労働讃歌に「嘘っぽさ」は禁物で…。この歌をあたたかくそしてクールに響かせられるアーティスト性、この歌詞をこのサウンドにノせたこと、このMVを企画したこと、全てがギュッと結実していて、良いもの見せてもらったな〜という感謝の気持ちになりました。

最後に。今回の作品で、藤井風みたいなアーティストって今の日本の音楽シーンではやっぱり異質かもしれないなと思いました。
ここ10年くらい、セールス的に大きい実績を残し、さらに海外にもリーチしたアーティストって、アニメタイアップか、もしくは星野源方式でその時旬な海外アーティストと何某かのコラボをした人、に大きく分けられると思うんですが、藤井風ってどっちでもないですね。
YouTube活動はすでに人々の目に留まっていたにしても、デビュータイミングはメジャーレコード会社のお膳立てありで豪華と言えるレベルのMVとともにドロップしてますし、その後クリエイティブを緩めることなく、色々と繰り出してはヒットして。

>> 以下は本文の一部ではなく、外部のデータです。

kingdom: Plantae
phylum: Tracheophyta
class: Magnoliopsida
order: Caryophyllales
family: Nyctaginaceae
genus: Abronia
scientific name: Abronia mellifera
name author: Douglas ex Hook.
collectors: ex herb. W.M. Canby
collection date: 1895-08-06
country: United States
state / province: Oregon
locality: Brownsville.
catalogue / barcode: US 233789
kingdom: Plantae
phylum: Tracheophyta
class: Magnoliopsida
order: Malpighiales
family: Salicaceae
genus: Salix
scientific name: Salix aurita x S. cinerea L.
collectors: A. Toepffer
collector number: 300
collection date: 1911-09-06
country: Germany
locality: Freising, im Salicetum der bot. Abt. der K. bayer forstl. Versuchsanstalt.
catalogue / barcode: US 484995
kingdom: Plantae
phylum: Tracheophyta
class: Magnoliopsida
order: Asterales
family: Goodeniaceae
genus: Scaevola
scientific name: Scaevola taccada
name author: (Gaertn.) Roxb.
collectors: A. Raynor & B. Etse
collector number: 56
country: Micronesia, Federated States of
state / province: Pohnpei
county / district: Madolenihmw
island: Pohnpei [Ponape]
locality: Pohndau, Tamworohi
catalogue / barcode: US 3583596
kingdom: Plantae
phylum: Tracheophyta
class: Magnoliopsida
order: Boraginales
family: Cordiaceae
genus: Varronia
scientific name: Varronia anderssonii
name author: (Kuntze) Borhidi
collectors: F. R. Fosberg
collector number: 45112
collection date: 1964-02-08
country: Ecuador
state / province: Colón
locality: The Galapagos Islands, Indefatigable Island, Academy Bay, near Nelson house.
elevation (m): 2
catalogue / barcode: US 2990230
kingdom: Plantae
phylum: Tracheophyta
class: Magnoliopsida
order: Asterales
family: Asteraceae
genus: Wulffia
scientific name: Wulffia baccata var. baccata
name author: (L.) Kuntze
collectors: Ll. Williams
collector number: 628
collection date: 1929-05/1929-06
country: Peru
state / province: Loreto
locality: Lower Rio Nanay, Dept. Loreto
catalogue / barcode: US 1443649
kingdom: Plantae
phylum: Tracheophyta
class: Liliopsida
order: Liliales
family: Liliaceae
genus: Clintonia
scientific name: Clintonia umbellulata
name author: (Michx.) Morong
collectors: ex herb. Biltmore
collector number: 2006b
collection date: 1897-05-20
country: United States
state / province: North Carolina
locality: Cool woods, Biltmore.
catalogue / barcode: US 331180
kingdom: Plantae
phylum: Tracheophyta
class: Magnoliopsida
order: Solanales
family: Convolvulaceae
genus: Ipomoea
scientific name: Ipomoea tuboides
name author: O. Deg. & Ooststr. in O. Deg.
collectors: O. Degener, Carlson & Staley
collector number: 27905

ドキュメンタリーや紅白等々でお茶の間にも伝わって。
海外にクリティカルリーチしたのは「死ぬのがいいわ」がSNSでバズった(これも種まきあってのことですが)ことで…というあくまで自然派性。これはYouTubeから出てきたアーティストにありがちな、SNS上のセカンドブレイクがしづらい、というイメージを完全に払拭している。おそらく、全てのフィールドと真面目に向き合い、真面目に巧妙に発信してるからこそこういうことになるんだろうなあと個人的には感じています。自分も仕事としては、爪の垢を煎じて飲まないといけないな…。

敢えて、今の藤井風がこれまでの誰と近いか?と考えると、やっぱり2000年代初頭までの宇多田ヒカルってことかなと。大衆を突き放すようなデビュー曲で鮮烈な登場をした彼女が、次々と海外のクリエイターと作った曲を繰り出して、大衆は複雑な音像や展開で耳が育っていったし、彼女きっかけでジャム&ルイスの名前が広く知られたり。海外にリーチというより、もともと海外/洋楽を軸足に持っていた、というあたりが持ち味だったんだと感じます。

常人離れしたアーティスト性っていうのはやっぱり何十年に一人しか出てこない…

日本の音楽シーンや聴衆をリードする音楽を、これからも藤井風に期待したいです。